Meg snorted, a decidedly unladylike noise. “What is her fascination with seeing you wed?” she asked. “I should think you would be done with men and marriage for at least another few years.”
I smiled, but of course Meg did not know the whole of my requirements. Despite my father’s assertion to Lord Cavanaugh that our family had more gold than we could ever want, I knew the truth. Marion Hall still needed money more than I needed a respite from the machinations of court. We needed a stable marriage to someone with a title and land of his own, far away from Northampton. With the security of a decent marriage, my family would remain safe, my servants would not starve, and my secrets would be kept.
Even freed from Cavanaugh, I was not free.
“But what of Alasdair?” It was Sophia who spoke now, her voice strange in the darkness, like that of an ephemeral sprite. “Surely I did not imagine his affection for you. It was plain in his eyes from the moment he set foot in the Presence Chamber all those weeks ago!”

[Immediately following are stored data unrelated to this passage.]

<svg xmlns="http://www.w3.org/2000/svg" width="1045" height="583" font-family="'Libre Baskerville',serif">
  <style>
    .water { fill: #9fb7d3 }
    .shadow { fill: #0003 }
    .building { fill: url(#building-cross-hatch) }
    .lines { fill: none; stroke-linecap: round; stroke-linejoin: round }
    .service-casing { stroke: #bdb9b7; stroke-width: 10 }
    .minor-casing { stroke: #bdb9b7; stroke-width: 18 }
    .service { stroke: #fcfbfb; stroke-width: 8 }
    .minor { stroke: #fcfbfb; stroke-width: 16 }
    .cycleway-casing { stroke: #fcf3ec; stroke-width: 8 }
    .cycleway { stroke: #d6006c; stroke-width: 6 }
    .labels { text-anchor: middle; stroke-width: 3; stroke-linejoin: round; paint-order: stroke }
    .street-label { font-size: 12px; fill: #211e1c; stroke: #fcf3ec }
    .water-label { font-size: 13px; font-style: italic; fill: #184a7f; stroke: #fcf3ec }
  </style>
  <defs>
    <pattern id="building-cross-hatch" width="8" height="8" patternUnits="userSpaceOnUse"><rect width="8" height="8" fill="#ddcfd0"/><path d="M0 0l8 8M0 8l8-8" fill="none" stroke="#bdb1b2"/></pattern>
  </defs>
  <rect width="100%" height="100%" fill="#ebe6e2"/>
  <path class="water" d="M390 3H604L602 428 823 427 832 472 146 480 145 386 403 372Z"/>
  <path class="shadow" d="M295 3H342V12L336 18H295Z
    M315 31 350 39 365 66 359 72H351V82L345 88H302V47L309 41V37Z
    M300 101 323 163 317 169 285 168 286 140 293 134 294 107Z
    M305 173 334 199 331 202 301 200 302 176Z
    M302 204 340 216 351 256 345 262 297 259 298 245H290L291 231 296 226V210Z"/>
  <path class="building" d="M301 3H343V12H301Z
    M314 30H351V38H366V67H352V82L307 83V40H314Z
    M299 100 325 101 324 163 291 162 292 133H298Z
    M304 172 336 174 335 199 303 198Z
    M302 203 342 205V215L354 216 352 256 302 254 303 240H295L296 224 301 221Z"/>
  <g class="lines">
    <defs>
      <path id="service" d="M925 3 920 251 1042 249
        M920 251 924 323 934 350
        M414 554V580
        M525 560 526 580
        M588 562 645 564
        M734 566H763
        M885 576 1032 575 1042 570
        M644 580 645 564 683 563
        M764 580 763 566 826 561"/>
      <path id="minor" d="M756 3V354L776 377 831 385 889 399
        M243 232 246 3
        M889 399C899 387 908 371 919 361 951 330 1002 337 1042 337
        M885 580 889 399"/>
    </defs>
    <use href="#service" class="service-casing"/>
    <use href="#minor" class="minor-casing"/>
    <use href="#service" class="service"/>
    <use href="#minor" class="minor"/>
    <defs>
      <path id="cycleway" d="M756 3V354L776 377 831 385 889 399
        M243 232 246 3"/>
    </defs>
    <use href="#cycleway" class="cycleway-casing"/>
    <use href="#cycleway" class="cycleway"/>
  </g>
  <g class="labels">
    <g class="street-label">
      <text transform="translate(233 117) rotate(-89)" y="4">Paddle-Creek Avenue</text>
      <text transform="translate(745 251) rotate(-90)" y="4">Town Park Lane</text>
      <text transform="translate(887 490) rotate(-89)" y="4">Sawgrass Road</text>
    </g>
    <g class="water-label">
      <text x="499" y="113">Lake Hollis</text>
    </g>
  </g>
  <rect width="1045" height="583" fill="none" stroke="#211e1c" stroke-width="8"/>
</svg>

I laughed, but not unkindly. Sophia, for all her odd ways, had always been treated as special. She was beautiful, of course, but I suspected that even before her gifts had begun to manifest, there’d been a fantastical nature about her, a sense of a being who was not entirely of this world. The glances cast at her would at times be cruel and at times simply curious, but there was also a wonder to them, and even a hope, that something so lovely and mysterious could be living among us ordinary people.